* **Data shown**
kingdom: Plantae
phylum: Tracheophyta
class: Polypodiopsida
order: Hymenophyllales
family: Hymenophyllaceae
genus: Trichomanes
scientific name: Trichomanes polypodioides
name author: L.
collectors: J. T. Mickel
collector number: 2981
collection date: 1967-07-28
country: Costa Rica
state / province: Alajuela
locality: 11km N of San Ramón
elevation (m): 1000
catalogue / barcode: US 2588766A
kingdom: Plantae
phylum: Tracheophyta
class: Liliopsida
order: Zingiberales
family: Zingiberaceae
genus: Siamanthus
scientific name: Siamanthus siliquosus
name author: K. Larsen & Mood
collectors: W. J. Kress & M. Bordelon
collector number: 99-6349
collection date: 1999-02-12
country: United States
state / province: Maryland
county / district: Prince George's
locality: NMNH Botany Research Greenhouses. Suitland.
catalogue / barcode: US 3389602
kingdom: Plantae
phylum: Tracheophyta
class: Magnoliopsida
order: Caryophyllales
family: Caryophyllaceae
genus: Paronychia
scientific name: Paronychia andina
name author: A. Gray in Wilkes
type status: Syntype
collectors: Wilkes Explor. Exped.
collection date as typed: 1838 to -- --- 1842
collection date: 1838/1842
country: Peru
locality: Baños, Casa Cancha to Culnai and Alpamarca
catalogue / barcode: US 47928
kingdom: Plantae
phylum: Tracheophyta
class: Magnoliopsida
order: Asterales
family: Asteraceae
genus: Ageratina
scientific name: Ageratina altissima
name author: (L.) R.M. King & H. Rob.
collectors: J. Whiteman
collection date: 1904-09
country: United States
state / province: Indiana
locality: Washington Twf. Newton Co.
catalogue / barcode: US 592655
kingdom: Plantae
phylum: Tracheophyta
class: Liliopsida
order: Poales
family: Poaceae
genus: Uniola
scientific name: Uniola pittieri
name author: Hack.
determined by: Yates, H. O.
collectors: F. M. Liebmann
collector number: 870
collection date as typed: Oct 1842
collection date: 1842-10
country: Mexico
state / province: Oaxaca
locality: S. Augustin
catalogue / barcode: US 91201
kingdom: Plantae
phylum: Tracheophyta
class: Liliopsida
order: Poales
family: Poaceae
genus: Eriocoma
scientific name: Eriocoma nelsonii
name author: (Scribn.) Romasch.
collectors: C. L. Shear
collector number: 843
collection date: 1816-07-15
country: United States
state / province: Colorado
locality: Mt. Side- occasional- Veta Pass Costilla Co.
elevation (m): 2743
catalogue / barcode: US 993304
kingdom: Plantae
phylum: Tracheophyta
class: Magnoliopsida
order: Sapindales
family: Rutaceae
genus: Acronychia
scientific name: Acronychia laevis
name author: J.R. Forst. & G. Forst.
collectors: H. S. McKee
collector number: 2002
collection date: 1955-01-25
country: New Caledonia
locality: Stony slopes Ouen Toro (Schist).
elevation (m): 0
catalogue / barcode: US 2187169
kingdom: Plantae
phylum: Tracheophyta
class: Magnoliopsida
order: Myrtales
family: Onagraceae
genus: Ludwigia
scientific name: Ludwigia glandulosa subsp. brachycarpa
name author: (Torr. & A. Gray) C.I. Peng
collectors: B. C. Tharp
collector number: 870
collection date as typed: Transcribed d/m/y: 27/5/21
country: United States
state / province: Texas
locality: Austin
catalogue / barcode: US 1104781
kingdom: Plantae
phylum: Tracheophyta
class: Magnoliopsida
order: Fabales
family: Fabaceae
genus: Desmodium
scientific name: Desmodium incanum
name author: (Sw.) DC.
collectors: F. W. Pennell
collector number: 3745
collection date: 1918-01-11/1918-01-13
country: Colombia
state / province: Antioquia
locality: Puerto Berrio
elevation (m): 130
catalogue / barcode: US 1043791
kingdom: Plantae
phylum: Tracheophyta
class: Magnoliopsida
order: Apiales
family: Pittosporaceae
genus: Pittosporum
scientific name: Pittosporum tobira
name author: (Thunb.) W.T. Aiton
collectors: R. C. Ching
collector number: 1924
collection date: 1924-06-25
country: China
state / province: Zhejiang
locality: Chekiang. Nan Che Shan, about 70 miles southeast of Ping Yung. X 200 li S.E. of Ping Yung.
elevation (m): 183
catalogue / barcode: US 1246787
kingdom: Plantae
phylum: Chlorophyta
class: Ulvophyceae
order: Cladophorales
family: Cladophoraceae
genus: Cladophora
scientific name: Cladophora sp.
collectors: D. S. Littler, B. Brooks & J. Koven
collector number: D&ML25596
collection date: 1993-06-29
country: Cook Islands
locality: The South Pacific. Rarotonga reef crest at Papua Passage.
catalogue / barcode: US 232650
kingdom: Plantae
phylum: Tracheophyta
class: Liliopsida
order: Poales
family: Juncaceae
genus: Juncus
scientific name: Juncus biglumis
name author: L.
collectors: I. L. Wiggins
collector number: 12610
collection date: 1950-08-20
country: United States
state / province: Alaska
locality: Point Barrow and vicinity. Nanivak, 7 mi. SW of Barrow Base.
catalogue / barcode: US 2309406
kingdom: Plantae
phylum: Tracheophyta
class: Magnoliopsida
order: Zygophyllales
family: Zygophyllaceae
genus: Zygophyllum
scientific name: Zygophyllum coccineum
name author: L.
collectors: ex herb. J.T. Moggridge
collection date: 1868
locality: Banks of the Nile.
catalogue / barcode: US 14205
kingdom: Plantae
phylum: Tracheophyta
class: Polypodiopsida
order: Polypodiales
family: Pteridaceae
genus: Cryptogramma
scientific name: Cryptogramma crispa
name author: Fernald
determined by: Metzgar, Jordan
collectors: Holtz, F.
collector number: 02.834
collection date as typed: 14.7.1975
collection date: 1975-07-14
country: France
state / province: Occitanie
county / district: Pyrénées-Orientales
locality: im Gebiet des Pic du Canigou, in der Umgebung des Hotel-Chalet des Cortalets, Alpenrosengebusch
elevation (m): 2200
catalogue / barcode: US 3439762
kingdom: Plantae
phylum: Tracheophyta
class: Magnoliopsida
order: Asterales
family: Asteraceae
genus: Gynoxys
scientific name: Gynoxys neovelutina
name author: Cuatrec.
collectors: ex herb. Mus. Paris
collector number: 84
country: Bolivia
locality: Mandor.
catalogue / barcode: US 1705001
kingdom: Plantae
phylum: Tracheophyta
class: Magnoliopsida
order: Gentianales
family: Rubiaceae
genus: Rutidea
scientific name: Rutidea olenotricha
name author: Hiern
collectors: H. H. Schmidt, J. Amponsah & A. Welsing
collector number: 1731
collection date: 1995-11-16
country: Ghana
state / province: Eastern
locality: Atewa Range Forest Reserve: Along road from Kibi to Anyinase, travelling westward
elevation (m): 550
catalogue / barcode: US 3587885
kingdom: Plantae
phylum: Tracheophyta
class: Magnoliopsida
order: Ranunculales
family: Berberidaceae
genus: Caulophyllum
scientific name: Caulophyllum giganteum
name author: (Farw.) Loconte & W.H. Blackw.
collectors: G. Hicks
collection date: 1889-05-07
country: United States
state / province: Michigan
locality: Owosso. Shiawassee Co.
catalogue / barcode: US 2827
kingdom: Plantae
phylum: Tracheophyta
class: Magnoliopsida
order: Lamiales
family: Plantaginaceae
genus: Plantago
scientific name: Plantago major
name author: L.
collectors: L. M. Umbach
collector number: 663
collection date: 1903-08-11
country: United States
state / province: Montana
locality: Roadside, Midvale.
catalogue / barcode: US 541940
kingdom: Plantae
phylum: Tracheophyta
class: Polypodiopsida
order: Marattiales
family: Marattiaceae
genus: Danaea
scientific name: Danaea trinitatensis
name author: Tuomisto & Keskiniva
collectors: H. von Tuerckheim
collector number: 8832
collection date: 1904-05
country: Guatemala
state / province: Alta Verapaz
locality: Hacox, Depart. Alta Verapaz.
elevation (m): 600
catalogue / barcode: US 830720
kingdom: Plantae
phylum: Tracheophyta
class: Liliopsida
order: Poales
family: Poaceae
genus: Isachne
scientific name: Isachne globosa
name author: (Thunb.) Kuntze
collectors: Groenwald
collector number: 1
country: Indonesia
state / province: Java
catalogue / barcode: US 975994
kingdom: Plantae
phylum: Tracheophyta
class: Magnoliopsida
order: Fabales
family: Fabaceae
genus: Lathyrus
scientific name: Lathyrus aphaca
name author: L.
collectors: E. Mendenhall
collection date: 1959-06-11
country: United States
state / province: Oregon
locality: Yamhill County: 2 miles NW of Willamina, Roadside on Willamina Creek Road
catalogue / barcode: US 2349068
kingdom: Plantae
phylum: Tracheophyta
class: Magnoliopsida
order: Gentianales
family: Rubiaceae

* **Task instructions**
Change "scientific name" to "taxon name" in the stretch of records from the line containing "state / province: Zhejiang" through the line containing "collector number: D&ML25596". Give back only those lines, with nothing else altered.

* **Solution to this task**
state / province: Zhejiang
locality: Chekiang. Nan Che Shan, about 70 miles southeast of Ping Yung. X 200 li S.E. of Ping Yung.
elevation (m): 183
catalogue / barcode: US 1246787
kingdom: Plantae
phylum: Chlorophyta
class: Ulvophyceae
order: Cladophorales
family: Cladophoraceae
genus: Cladophora
taxon name: Cladophora sp.
collectors: D. S. Littler, B. Brooks & J. Koven
collector number: D&ML25596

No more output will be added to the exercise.